Material for this task:
• • • • • • •
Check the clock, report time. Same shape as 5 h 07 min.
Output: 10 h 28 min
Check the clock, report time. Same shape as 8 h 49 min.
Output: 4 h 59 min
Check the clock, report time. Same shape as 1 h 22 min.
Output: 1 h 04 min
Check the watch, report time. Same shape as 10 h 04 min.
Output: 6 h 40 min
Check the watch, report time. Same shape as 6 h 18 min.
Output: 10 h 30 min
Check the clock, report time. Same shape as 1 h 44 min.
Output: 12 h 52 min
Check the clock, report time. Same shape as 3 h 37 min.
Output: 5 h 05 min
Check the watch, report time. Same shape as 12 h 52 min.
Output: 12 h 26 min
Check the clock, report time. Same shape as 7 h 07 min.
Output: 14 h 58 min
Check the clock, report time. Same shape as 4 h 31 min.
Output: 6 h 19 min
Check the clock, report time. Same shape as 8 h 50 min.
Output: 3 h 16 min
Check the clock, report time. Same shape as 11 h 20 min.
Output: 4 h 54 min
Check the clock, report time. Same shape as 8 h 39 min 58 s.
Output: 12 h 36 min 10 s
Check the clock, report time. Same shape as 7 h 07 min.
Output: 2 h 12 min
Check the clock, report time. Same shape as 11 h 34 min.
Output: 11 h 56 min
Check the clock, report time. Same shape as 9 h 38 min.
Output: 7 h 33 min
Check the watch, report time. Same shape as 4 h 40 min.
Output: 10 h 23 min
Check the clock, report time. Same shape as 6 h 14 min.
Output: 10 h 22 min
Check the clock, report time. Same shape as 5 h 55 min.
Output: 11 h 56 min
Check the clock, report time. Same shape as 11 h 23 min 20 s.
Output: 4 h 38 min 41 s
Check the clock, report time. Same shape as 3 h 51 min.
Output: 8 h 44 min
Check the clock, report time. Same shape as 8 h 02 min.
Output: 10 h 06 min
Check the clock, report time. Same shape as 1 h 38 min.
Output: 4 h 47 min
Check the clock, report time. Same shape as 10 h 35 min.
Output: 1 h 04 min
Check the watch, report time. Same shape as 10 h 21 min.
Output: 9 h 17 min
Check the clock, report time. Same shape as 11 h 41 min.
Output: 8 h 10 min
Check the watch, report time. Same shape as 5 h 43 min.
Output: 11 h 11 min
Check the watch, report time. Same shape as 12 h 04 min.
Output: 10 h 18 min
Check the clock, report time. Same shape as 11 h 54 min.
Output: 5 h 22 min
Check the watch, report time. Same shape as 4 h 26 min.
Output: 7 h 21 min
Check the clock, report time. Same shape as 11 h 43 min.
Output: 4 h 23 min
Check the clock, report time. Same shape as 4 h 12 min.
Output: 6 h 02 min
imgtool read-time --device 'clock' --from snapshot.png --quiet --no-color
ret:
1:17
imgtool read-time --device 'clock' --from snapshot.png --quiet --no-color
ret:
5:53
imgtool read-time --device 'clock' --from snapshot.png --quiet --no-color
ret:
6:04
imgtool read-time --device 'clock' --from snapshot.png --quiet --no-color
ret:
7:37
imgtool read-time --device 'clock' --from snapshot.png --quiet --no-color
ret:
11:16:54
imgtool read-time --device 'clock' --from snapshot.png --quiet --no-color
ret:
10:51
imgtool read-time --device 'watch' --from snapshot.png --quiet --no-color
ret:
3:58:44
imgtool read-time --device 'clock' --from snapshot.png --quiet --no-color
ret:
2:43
• • • • • • •
What you need to do: Please reproduce the lines running from the very first one through the line containing "Output: 12 h 36 min 10 s", inclusive, keeping every character unchanged.

Answer to the problem:
Check the clock, report time. Same shape as 5 h 07 min.
Output: 10 h 28 min
Check the clock, report time. Same shape as 8 h 49 min.
Output: 4 h 59 min
Check the clock, report time. Same shape as 1 h 22 min.
Output: 1 h 04 min
Check the watch, report time. Same shape as 10 h 04 min.
Output: 6 h 40 min
Check the watch, report time. Same shape as 6 h 18 min.
Output: 10 h 30 min
Check the clock, report time. Same shape as 1 h 44 min.
Output: 12 h 52 min
Check the clock, report time. Same shape as 3 h 37 min.
Output: 5 h 05 min
Check the watch, report time. Same shape as 12 h 52 min.
Output: 12 h 26 min
Check the clock, report time. Same shape as 7 h 07 min.
Output: 14 h 58 min
Check the clock, report time. Same shape as 4 h 31 min.
Output: 6 h 19 min
Check the clock, report time. Same shape as 8 h 50 min.
Output: 3 h 16 min
Check the clock, report time. Same shape as 11 h 20 min.
Output: 4 h 54 min
Check the clock, report time. Same shape as 8 h 39 min 58 s.
Output: 12 h 36 min 10 s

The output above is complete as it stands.